Origin Snapshots are your first line of defence against bleedthrough: it is a way of storing and reusing content that was received and picked up from the remote server (in other words, the source site). The goal of Origin Snapshots is to create a controlled snapshot of the source content that you can safely use to translate and serve content over the proxy.
You might want to set up an Origin Snapshot for publishing content and another to be used during translation. The content of the Snapshot being published should be highly translated, and new content should be collected in a different Snapshot to be used in Preview mode and during translation.
Benefits of Origin Snapshots¶
If you have at least one Origin Snapshot built and enabled, you have essentially decoupled new content from what you are serving over the proxy (you are in control of untranslated content).
Note: Origin Snapshots can only be built by Scans. They will never pick up new content unless you expressly run a Content Extraction to update them.
See Case Study #1 for an in-depth coverage of this scenario.
Multiple Origin Snapshots let you decouple published content from untranslated material – you are free to update any Origin Snapshots you are not currently using for published content over the proxy.
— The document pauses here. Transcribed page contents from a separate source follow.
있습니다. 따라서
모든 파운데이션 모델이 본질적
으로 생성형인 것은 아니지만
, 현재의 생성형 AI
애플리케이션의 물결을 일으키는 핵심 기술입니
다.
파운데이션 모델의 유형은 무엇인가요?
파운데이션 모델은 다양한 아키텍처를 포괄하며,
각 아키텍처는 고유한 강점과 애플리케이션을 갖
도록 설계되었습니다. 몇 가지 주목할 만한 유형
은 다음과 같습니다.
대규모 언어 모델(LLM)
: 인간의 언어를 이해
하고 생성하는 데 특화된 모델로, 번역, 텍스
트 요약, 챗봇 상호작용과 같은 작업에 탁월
This way, you are always serving 100% translated content (using the Snapshot that is highly translated), and you can schedule for translation updates (on all the others you are free to update anytime with a Scan).
See Case Study #2 for an in-depth coverage of this scenario.
When to build?¶
The best time to build an Origin Snapshot for the first time is during the first Content Extraction (Scan). By this time, you should have used Discovery a couple of times to gain a general understanding of the site structure and word count, and you have all necessary exclusion rules set up.
When you are confident in your Content Settings, set up an Origin Snapshot before you run a Content Scan (see below for setup directions) on the webpage and build it. This way, you will have an Origin Snapshot that contains all content you’re basing your quote on.
Setting up an Origin Snapshot¶
You can create and enable a new Origin Snapshot by checking Enabled in the Snapshot menu in the Dashboard 2.0. Note that at this point, the Snapshot is enabled but unbuilt.
WARNING!: You have to build the Origin Snapshot before it becomes functional!
Building the Origin Snapshot¶
After enabling the Origin Snapshot, you need to Scan for content to build it. In step 4 (Fine-tune) of the Crawl Wizard some options become available:
Build Snapshot Screen
Select the Snapshot you want to build and choose one of the 3 options. By choosing to reuse existing pages, you instruct the Crawler to skip the ones that are already in the Snapshot you chose and thus reduce the building cost. The choice whether or not add new pages gives you the possibility to simply ignore the new pages that were added to the source site. Selecting not to add them (the second option) allows you to build a snapshot that has the pages updated but no new ones added. This option is useful if you made changes to the JSON Paths and as a consequence need to rebuild the Snapshot. As a result of building the Snapshot, all content that was set to be picked up by the Content Scan is added to the current Snapshot.
If you have multiple Origin Snapshots that you’ve built throughout multiple Content Scans, you can visit the Snapshot menu again and configure which Origin Snapshot should be used for which proxy mode, as shown in the screenshot below:
Custom Origin Snapshot Settings
Choose a highly translated Origin Snapshot for publishing, so that you can be sure that visitors to the proxied site will not experience bleedthrough.
Meanwhile, you can use other, more up-to-date Snapshots for the preview/live test etc. proxy modes to work on the translations of new content.
Your Origin Snapshot setup is complete.